What helped Kahmariah begin to “real read” were the conferences and coaching sessions that followed Jean’s assessment of her bookmarks. Jean moved Kahmariah from quoting text phrases and “fake reading” to making predictions, showing empathy for characters, and connecting the story to her own life. Kahmariah now reads a variety of genres, has read five books during the third quarter, up from only one book the first half of the year. Kahmariah sees herself as a “reader” who chooses to read at school and at home. Independent reading combined with Jean’s support ramped up Kahmariah’s instructional level to mid-fourth grade!
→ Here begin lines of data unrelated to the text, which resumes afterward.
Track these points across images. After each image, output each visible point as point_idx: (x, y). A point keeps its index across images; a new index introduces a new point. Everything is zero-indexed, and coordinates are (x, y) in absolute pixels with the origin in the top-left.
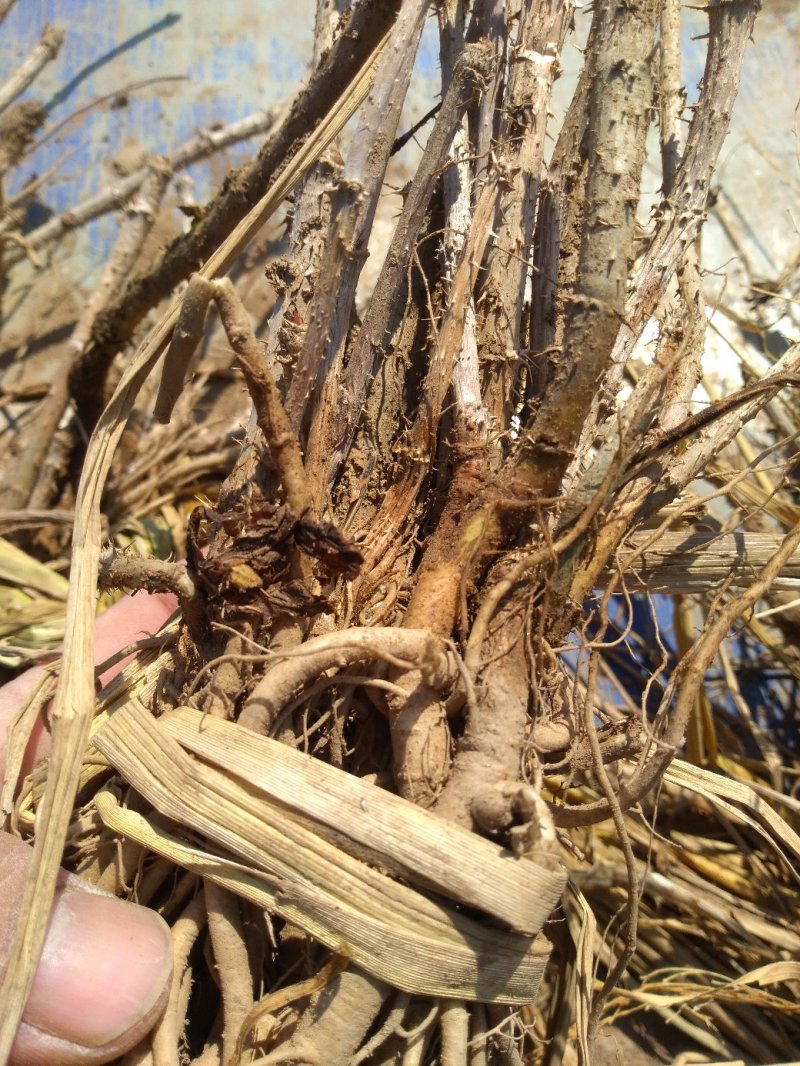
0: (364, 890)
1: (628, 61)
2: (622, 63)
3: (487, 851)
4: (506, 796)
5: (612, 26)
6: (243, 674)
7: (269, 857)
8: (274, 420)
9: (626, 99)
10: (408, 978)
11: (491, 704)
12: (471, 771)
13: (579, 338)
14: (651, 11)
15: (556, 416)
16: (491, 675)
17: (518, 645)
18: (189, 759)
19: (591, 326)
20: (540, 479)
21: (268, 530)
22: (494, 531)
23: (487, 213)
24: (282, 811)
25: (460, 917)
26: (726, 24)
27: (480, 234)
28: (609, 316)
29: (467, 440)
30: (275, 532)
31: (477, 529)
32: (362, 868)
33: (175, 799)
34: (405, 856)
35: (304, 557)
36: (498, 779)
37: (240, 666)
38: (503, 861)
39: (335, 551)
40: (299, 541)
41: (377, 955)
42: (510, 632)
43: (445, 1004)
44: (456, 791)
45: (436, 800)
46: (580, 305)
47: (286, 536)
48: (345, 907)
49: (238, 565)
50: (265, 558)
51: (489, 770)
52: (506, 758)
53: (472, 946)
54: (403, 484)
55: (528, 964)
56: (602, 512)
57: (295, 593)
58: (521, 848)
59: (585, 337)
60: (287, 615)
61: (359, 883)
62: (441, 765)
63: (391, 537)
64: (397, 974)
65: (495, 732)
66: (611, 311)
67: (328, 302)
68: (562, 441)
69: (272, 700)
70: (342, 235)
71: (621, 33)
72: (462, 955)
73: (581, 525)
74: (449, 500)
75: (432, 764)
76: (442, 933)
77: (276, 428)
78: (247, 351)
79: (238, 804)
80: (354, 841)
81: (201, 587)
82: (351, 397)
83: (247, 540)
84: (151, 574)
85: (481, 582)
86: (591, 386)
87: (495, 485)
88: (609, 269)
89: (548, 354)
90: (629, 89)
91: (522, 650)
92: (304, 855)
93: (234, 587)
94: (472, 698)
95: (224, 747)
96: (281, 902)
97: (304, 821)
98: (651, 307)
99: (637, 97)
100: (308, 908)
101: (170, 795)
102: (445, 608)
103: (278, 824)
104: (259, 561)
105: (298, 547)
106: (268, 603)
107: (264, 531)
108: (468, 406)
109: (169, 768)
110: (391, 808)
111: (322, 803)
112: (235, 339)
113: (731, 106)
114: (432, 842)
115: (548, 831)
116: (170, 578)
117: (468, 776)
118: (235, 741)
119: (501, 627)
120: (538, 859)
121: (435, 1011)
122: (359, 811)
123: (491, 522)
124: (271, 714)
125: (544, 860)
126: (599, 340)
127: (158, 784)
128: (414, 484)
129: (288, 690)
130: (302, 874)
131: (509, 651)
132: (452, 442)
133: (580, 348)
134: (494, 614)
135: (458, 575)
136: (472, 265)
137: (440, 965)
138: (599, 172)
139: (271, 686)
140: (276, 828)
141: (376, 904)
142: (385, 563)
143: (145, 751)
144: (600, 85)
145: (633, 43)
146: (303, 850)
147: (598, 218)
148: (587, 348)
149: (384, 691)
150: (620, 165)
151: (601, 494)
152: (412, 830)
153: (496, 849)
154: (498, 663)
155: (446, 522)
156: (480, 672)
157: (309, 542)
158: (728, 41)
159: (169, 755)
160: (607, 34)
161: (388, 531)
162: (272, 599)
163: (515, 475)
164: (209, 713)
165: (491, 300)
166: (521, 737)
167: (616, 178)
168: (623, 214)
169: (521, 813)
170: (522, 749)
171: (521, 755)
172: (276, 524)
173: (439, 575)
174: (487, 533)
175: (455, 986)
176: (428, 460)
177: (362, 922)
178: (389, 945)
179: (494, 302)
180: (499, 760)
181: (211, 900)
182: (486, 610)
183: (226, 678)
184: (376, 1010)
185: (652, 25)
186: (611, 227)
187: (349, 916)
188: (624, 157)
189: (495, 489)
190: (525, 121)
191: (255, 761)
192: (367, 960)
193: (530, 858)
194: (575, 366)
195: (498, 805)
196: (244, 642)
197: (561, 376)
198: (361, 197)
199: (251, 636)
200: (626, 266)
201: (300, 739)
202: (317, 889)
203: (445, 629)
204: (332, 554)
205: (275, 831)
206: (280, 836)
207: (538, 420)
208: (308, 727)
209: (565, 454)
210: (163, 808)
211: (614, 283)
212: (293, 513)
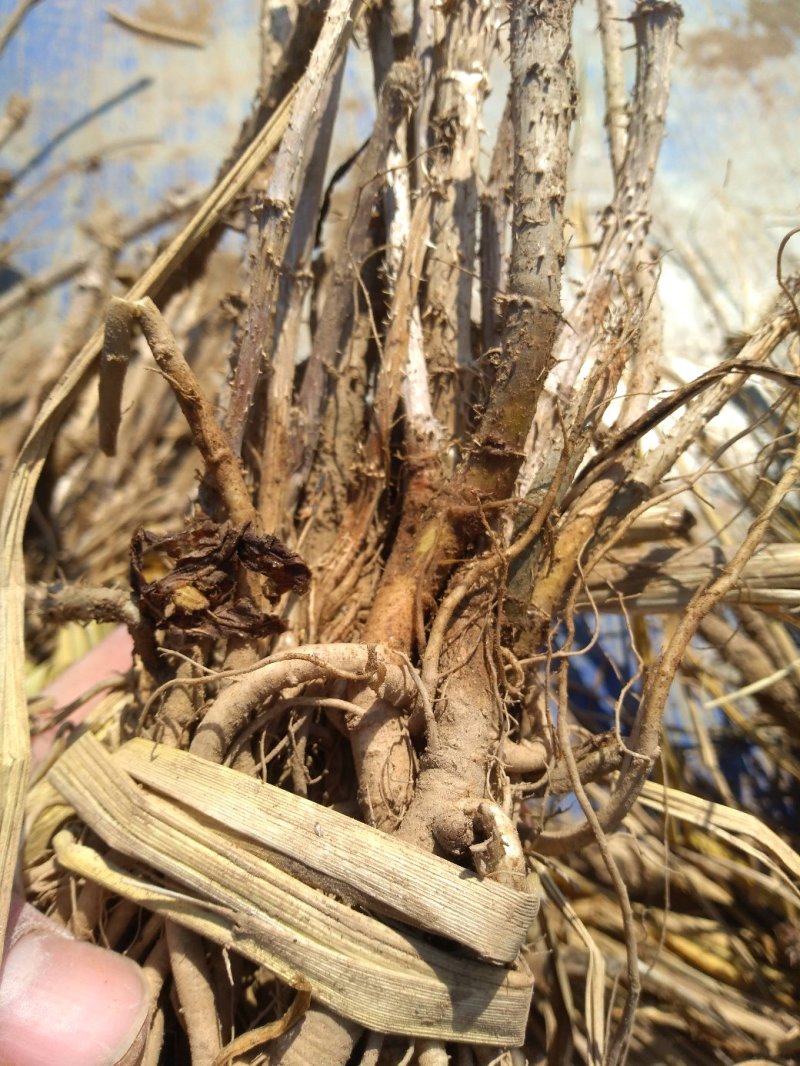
0: (322, 921)
1: (542, 65)
2: (536, 66)
3: (448, 872)
4: (467, 813)
5: (525, 35)
6: (194, 701)
7: (222, 890)
8: (208, 436)
9: (544, 100)
10: (377, 1016)
11: (450, 717)
12: (432, 790)
13: (516, 336)
14: (561, 17)
15: (501, 417)
16: (449, 687)
17: (477, 655)
18: (137, 789)
19: (526, 323)
20: (490, 483)
21: (211, 549)
22: (449, 539)
23: (422, 225)
24: (235, 840)
25: (427, 948)
26: (649, 32)
27: (416, 245)
28: (544, 312)
29: (418, 450)
30: (218, 550)
31: (432, 540)
32: (316, 896)
33: (125, 832)
34: (363, 881)
35: (250, 575)
36: (460, 796)
37: (191, 691)
38: (464, 882)
39: (280, 565)
40: (244, 558)
41: (341, 990)
42: (468, 643)
43: (422, 1044)
44: (419, 812)
45: (400, 823)
46: (514, 303)
47: (229, 553)
48: (302, 939)
49: (183, 586)
50: (211, 578)
51: (451, 787)
52: (468, 774)
53: (442, 979)
54: (360, 500)
55: (507, 998)
56: (556, 513)
57: (241, 612)
58: (483, 866)
59: (521, 336)
60: (237, 636)
61: (316, 913)
62: (404, 785)
63: (351, 556)
64: (363, 1011)
65: (455, 747)
66: (545, 308)
67: (260, 316)
68: (509, 443)
69: (222, 725)
70: (270, 250)
71: (534, 39)
72: (433, 989)
73: (535, 527)
74: (404, 513)
75: (394, 785)
76: (407, 965)
77: (211, 444)
78: (173, 368)
79: (187, 834)
80: (308, 867)
81: (145, 612)
82: (307, 417)
83: (191, 560)
84: (96, 602)
85: (440, 594)
86: (533, 385)
87: (446, 493)
88: (539, 266)
89: (489, 356)
90: (546, 90)
91: (482, 660)
92: (258, 885)
93: (179, 610)
94: (429, 712)
95: (175, 776)
96: (238, 936)
97: (258, 850)
98: (602, 311)
99: (554, 97)
100: (265, 942)
101: (119, 827)
102: (402, 621)
103: (229, 853)
104: (205, 582)
105: (242, 564)
106: (216, 625)
107: (207, 549)
108: (417, 417)
109: (118, 799)
110: (347, 832)
111: (276, 830)
112: (160, 356)
113: (665, 108)
114: (390, 866)
115: (513, 849)
116: (115, 606)
117: (429, 795)
118: (186, 769)
119: (459, 637)
120: (503, 879)
121: (410, 1052)
122: (314, 837)
123: (444, 531)
124: (223, 740)
125: (510, 880)
126: (536, 338)
127: (107, 817)
128: (371, 500)
129: (239, 714)
130: (257, 905)
131: (468, 662)
132: (403, 454)
133: (517, 346)
134: (450, 624)
135: (414, 587)
136: (411, 277)
137: (410, 1000)
138: (522, 173)
139: (221, 711)
140: (227, 858)
141: (336, 936)
142: (347, 582)
143: (96, 784)
144: (518, 90)
145: (547, 48)
146: (256, 880)
147: (525, 217)
148: (525, 347)
149: (344, 712)
150: (543, 164)
151: (551, 493)
152: (370, 854)
153: (458, 870)
154: (456, 674)
155: (402, 536)
156: (439, 686)
157: (253, 557)
158: (653, 48)
159: (118, 786)
160: (521, 42)
161: (348, 550)
162: (219, 620)
163: (465, 481)
164: (161, 742)
165: (436, 313)
166: (485, 751)
167: (539, 176)
168: (549, 210)
169: (482, 829)
170: (486, 764)
171: (486, 771)
172: (219, 542)
173: (396, 588)
174: (442, 543)
175: (429, 1024)
176: (383, 475)
177: (322, 955)
178: (352, 980)
179: (439, 315)
180: (461, 777)
181: (172, 939)
182: (442, 619)
183: (178, 706)
184: (347, 1053)
185: (564, 30)
186: (537, 224)
187: (308, 949)
188: (546, 155)
189: (446, 497)
190: (452, 131)
191: (206, 789)
192: (331, 997)
193: (496, 879)
194: (514, 365)
195: (458, 821)
196: (194, 667)
197: (503, 377)
198: (286, 214)
199: (200, 660)
200: (556, 262)
201: (258, 767)
202: (273, 921)
203: (403, 643)
204: (276, 568)
205: (227, 861)
206: (232, 866)
207: (485, 423)
208: (266, 755)
209: (512, 456)
210: (113, 841)
211: (546, 279)
212: (235, 529)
The message here is that bookmarks alone won’t help students find meaning and joy in reading. Teachers must analyze students’ bookmarks to figure out how to support them. That means conferring with students, coaching them, modeling for them, pointing out their successes, and encouraging them to self-evaluate.
3. Confer Frequently
Coaching students for three-to-four minutes during a conference enables you to help them apply a new strategy, concept, or task—and enjoy the feeling of success. During conferences you can show students who aren’t metacognitive how to reflect on their learning and point out any progress they made. Conferring with students briefly and frequently allows you to turn negative feelings and attitudes toward learning into positive ones–gradually.
Jean Hoyt told me that through continual but short conferences she was able to develop students’ self-confidence and feelings of self-efficacy—“Yes, I can reach that goal!” After several months of conferring and teaching students how to reflect on their work and progress, Hoyt observed that positive feelings toward reading and writing among students she coached outnumbered negative feelings. And equally important, students were able to express feelings of pride in writing and pleasure in reading.
4. Self-Evaluate
Self-evaluating progress in reading comprehension invites students to call on their metacognitive skills. They study their reader’s notebooks and reflect on what they did well along with how to improve comprehension.
Coaching students to be metacognitive requires us to raise students’ awareness of what they do and don’t understand about reading. This is a tough task for teachers and students, but one that’s important because metacognition creates independent learners who find pleasure in reading and writing about reading and have the fix-up strategies necessary to comprehend what they read. And after all, developing students’ independence in learning should be the goal of every teacher!
Independence in Learning
During conferences, engage students in planning, monitoring comprehension, and self-evaluating their work so they can pinpoint strengths and needs. Then, think aloud and coach them to show how reflecting on their reading highlights what they do well and points out areas that need improvement. In addition, help them be positive about their needs so they understand that learners take risks and work hard to make progress. By developing students’ metacognitive skills, you put them on the road to lifelong learning.